= Excerpted text =
====

No stranger to adversity, Sharapova once served a mammoth 17 double faults as she struggled to come to grips with her new way to play.
She famously escaped the Chernobyl nuclear accident as a girl in 1986, fleeing to Moscow and being spotted by Martina Navratilova at a tennis clinic there.
With only US$700 to their name, Maria Sharapova and father Yuri made the brave, Navratilova-inspired call to go to US to seek their fame and fortune - and found it, with her dad washing dishes to make ends meet, before the shoulder injury threatened to end it all at the tender age of 21.
For more than three years, Sharapova struggled to regain her former glory as Wimbledon champion, with a US Open crown and Australia Open title. If she had won last night, it would have been a stirring resurgence - but maybe not the most significant comeback in women's tennis history. Probably the defending champion, Kim Clijsters, takes that crown by coming back after two years out to win the 2009 US Open in just her third tournament out of retirement. She then defended that title before winning in Australia last year and becoming world No1 herself for a time.
Or perhaps an even more compelling gutter-to-glory tale is that of Jennifer Capriati who somehow beat her battle with drugs and errant behaviour - including an arrest for shoplifting - to take two Australian Open titles, the French Open and also win the No1 world ranking in 2001-02.
However, Sharapova has always been a fighter and, even though she remains a pin-up girl for many, she has far more steel in the spine than most tennis clothes-horses.
She broke a nervous-looking Azarenka in the first game and won her first service game comfortably with some precision hitting. Azarenka fought back, breaking Sharapova to level 2-2 and gained confidence - bringing some stinging power to her ground strokes and pushing Sharapova into errors.
The key moment in the first set came when Sharapova dropped her serve again - going down 5-3 in the face of some forceful strokes from a relentless Azarenka. In the pivotal rally, Azarenka pulled a drop shot out of her repertoire, bringing surprise value to what had previously been largely a battle of the baseline bashers. She then held her serve comfortably to take the first set.
Azarenka then broke Sharapova again in the first game of the second set and held her own in the face of some spirited resistance from the Russian.

====

= Information provided =
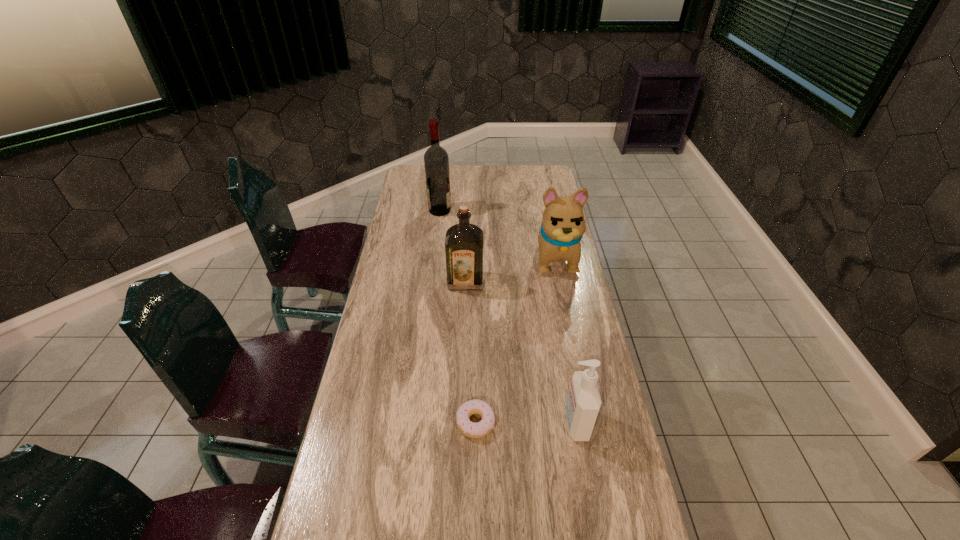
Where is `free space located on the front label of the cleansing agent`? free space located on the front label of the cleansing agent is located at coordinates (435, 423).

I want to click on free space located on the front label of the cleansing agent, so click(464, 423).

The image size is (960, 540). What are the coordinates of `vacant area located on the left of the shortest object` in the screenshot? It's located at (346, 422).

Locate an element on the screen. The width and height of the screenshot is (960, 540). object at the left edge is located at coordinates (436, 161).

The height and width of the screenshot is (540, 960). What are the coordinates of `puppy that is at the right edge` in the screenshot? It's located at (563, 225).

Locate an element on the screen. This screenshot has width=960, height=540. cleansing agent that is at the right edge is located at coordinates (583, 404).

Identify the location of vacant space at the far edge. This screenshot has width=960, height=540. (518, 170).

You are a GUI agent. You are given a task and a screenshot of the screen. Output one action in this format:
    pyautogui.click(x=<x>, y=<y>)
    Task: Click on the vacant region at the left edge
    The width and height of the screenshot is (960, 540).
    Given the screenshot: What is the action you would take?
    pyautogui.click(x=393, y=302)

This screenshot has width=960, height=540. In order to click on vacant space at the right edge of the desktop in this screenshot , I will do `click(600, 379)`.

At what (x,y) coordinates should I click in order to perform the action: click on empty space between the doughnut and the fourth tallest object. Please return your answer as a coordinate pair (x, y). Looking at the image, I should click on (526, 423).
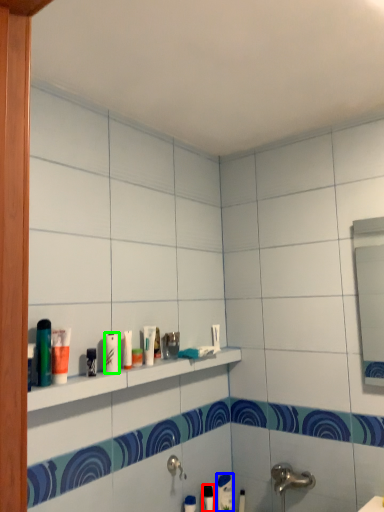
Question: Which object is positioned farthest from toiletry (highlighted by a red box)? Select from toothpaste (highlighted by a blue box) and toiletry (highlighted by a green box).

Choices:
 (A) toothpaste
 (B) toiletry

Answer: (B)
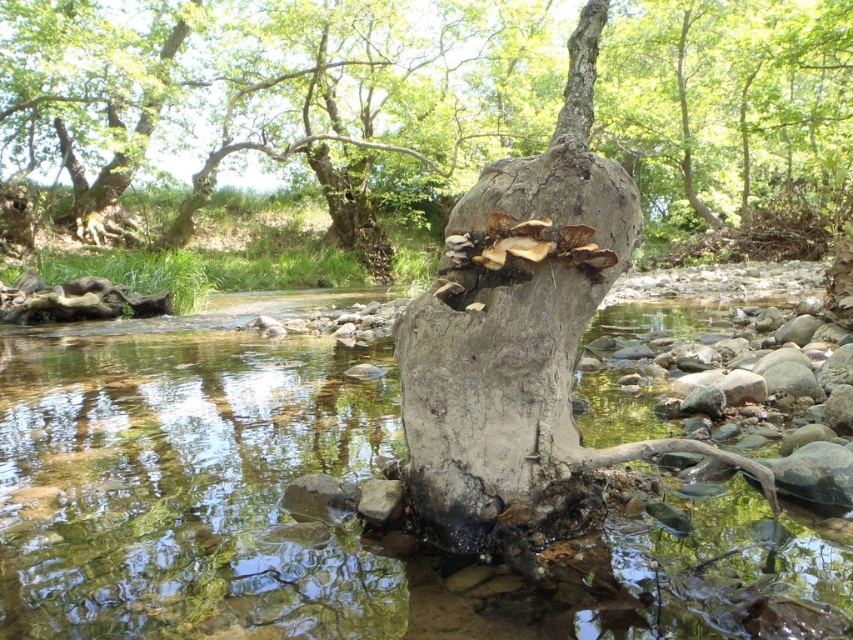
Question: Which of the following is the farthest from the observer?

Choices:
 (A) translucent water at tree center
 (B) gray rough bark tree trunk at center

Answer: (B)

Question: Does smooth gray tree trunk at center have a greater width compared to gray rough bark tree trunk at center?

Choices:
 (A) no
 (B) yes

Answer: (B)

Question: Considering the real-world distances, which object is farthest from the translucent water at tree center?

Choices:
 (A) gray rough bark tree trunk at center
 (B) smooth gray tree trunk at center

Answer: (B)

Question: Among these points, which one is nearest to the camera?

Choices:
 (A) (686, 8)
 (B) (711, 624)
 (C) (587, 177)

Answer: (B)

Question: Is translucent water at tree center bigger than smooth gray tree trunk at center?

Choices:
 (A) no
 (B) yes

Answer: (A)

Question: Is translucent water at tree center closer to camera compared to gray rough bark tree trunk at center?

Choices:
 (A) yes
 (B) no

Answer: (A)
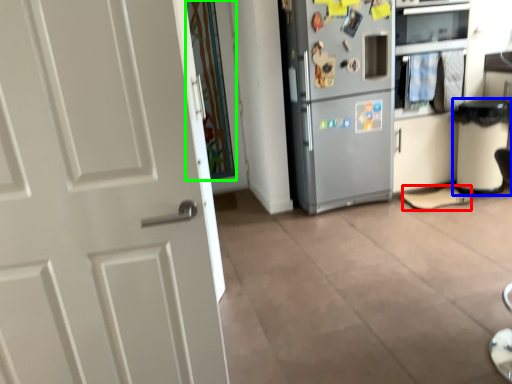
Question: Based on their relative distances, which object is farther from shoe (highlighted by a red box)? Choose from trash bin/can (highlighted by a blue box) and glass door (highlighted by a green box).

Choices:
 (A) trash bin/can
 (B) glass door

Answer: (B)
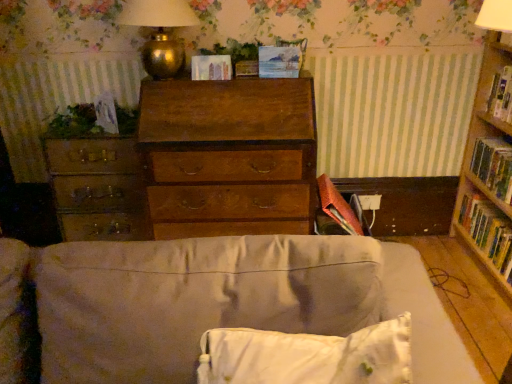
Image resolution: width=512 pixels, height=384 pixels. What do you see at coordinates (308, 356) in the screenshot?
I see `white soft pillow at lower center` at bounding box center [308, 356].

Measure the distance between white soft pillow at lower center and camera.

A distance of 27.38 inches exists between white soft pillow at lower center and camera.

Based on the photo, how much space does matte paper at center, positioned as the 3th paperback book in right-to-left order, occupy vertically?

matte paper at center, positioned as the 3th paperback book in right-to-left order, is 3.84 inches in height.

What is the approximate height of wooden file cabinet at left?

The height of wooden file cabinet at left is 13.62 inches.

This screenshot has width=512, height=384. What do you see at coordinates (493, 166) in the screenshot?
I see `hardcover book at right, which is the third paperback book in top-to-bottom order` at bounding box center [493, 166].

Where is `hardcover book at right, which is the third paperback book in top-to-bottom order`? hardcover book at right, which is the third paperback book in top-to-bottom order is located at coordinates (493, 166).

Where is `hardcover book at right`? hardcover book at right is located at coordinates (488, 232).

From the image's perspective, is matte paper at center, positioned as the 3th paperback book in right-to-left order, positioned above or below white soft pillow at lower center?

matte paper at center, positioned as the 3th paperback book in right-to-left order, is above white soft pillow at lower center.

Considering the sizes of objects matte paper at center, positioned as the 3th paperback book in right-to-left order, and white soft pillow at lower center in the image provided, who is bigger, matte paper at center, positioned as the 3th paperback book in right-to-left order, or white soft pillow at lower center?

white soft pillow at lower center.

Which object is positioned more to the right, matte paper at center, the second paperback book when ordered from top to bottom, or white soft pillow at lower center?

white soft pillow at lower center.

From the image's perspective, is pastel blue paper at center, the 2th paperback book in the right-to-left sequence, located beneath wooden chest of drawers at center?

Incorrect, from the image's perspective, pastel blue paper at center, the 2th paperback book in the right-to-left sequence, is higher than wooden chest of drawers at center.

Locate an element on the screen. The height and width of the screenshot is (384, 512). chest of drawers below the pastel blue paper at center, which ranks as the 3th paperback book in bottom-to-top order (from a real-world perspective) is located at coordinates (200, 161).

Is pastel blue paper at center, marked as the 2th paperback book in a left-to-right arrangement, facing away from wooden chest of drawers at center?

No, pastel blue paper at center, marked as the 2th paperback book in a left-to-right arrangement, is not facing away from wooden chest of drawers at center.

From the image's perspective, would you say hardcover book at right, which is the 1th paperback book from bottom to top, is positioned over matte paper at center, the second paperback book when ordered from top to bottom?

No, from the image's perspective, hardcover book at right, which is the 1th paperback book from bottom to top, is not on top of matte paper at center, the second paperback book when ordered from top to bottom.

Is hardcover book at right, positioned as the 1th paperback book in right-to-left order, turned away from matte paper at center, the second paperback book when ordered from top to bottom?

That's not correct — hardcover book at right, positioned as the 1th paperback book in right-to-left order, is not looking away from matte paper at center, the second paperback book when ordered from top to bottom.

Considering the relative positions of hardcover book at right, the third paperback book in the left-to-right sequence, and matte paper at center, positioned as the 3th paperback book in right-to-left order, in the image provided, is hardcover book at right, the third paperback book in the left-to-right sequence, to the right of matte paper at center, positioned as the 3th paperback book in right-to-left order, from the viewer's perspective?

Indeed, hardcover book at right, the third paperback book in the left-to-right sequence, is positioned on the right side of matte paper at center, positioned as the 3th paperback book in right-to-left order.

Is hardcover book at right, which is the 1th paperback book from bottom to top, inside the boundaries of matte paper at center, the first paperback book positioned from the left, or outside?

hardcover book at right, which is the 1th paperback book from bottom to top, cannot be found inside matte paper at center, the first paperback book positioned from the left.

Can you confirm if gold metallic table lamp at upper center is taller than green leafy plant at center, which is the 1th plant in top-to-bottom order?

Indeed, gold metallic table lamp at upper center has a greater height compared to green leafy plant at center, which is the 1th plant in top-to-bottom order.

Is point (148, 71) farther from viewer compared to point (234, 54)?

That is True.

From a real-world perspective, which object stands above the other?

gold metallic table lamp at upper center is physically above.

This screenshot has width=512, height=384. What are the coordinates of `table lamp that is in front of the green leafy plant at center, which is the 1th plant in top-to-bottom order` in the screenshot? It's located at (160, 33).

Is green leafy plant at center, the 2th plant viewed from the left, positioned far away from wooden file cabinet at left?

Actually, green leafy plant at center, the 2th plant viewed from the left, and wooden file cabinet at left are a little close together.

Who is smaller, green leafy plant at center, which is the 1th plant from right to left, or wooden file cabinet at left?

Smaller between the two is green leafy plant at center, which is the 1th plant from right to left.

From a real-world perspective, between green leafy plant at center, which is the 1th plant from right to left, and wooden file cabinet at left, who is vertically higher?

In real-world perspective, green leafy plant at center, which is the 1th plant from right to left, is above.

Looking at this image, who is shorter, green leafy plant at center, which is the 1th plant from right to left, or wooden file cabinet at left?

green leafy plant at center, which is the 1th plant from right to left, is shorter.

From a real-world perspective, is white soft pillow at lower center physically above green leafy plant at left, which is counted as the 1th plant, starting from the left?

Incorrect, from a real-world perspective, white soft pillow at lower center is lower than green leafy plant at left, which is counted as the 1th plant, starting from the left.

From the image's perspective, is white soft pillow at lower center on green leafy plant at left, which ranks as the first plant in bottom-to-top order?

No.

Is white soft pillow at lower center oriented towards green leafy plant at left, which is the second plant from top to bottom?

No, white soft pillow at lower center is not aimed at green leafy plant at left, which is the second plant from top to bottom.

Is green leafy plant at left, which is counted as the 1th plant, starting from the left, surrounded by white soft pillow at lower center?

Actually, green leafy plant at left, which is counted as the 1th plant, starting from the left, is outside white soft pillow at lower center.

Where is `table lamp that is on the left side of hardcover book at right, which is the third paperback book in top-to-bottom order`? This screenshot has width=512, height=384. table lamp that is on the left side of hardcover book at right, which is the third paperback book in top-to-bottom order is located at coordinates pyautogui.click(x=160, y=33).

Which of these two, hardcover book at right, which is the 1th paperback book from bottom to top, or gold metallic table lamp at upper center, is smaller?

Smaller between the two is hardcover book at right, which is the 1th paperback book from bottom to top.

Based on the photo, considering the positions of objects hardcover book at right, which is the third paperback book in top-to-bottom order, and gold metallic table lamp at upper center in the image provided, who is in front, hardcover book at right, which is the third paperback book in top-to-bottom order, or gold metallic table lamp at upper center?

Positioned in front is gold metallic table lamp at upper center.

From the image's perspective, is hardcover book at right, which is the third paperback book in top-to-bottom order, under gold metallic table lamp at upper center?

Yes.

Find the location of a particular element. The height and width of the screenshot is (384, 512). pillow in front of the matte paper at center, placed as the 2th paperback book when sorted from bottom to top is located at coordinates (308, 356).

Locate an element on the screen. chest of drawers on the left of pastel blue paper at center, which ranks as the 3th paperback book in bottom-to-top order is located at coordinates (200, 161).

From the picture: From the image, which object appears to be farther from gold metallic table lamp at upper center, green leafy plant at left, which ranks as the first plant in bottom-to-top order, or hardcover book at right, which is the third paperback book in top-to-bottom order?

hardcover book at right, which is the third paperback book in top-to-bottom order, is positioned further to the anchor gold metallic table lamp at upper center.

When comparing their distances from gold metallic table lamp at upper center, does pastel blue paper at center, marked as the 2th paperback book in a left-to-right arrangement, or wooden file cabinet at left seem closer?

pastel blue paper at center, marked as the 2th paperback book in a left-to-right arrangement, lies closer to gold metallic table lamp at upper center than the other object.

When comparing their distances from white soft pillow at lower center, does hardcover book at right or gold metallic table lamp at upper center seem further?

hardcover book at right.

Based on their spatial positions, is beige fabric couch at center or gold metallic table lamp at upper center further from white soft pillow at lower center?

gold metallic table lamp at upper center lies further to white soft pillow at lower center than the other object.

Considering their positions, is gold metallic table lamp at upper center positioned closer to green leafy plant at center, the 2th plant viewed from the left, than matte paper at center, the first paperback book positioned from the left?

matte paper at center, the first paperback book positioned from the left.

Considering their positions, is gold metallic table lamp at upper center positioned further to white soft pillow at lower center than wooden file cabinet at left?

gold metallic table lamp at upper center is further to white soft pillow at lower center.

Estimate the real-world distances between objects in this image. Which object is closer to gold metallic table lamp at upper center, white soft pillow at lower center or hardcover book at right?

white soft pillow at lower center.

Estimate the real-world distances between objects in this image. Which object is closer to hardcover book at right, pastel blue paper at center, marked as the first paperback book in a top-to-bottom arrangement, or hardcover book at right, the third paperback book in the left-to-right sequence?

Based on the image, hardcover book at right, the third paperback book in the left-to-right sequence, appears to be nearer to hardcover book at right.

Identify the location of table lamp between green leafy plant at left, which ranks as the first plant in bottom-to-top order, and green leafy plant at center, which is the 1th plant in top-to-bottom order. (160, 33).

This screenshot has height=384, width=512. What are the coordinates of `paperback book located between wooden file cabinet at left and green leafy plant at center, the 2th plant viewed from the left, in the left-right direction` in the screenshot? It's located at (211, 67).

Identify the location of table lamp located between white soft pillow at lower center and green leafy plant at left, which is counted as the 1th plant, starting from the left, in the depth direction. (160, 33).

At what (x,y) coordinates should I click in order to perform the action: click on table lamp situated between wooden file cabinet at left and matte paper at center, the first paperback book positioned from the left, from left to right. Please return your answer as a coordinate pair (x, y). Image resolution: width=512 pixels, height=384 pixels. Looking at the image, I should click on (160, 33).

====

Continue the Sharapova–Azarenka match report from its last sentence, about Azarenka's break early in the second set.

= Task result =
When she again broke Sharapova to lead 3-0, the die seemed cast. Sharapova started to come into the net to break Azarenka's stranglehold but she held serve for 4-0. A disputed point on a challenge could have thrown Azarenka off but she maintained her equilibrium to break Sharapova a third time for 5-0. Sharapova fought hard but the end came quickly, with a vicious crosscourt backhand in the final game.
Azarenka's power and poise must have been heartbreak for Sharapova. This was to complete the circle from her Australian Open victory in 2008, after which she underwent shoulder surgery that took her out of the game for nine months.
It took an age for her to get back to anywhere near her peak. She went out early at the Australian Open on her last two visits. She reached the Wimbledon final last year but lost to Petra Kvitova - the player she beat in Thursday's semifinals.
When Sharapova went under the knife in October 2008, doctors offered hope but no guarantees.
"I knew some examples of some people that did not quite recover from surgery and that was a little frightening," Sharapova said recently. "But I really had no option. So it was either give it a go or not do anything about it."
Physically, it was tough. Mentally, it was even tougher as Sharapova suffered for years trying to overcome the soul-destroying serving yips with her remodelled action - which was when she put down 17 double faults in a Miami tournament.
Sharapova may yet complete her comeback - but it won't be at Melbourne in 2012.